不動産バブルを放置した政府の罪
それにしても驚くのは、不動産バブルのもたらす悪弊に気付かず、現在まで放置してきたその「神経」の太さだ。GDP至大主義の「陥穽」(かんせい)に嵌ったのである。
GDPを膨らませて国威発揚を図る、20世紀的発想に酔っていた。具体的には、次のような強硬策を狙っていた。
軍事費を拡大して、南シナ海を支配する。余勢を駆って台湾・尖閣諸島を窃取してアジア覇権を実現する。
さらに、米国の世界覇権に挑戦するという「中華再興」の夢は、不動産バブルが築いた脆弱な経済基盤の上にあった。その基盤が、いま中国恒大の経営危機を契機にして大揺れである。
その結果、習氏の『求是』に掲載された論文で、「2050年頃に共同富裕を実現する」という大幅後退論になったと見られる。
老子が描いた桃源郷「大同社会」を作りたい習近平
中国では、なぜそれほど「共同富裕論」実現に長期間を必要とするのか。それは、中国の社会構造が完全に共産党員によるヒエラルキー(階級支配構造)になっており、簡単に崩せないほど強度が高まっていることを証明している。
習氏は、このヒエラルキーのトップに立つ。中国共産党の寿命を長くさせるには、中国民衆を取り込んだ社会を作らなければならない。それには、老子が究極の桃源郷として描いた「大同社会」の実現することである。
中国共産党は、マルクス・レーニン主義を標榜しているが、それは「中国型」に改編されたものだ。その意味で、「共同富裕論」は、老子の「大同社会」と見て間違いないであろう。
老子の「大同社会」は、私有財産を持たず、住民は老若男女がことごとく助け合い、子どもは社会全体が育て、争いのない世界である。この理想郷は、現在の中国共産党が天下を取る社会と、似ても似つかない異質のものである。
30年後へ先送りの共同富裕
中国のジニ係数は、「0.4台後半」が常態化して混乱し、米資本主義国家よりも劣っている。この状態で、米国覇権に挑戦するなどと言えば、劣等生が自分より比較的成績の良い者に、喧嘩を売るような話で共感を得られない。

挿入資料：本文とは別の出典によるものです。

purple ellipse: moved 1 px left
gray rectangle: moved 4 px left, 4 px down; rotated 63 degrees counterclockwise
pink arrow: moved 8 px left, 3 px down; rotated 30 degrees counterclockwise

そこで、習氏は「共同富裕」実現を30年後に実現すると言い始めた。
30年後へと大幅にずらせるのは、共産党の「紅三代」(共産党革命を実現した3世)が、私有財産(主に住宅)への新規課税(固定資産税・相続税)を忌避しているからだ。現状では無税である。この特権を簡単に手放すとは思えないのだ。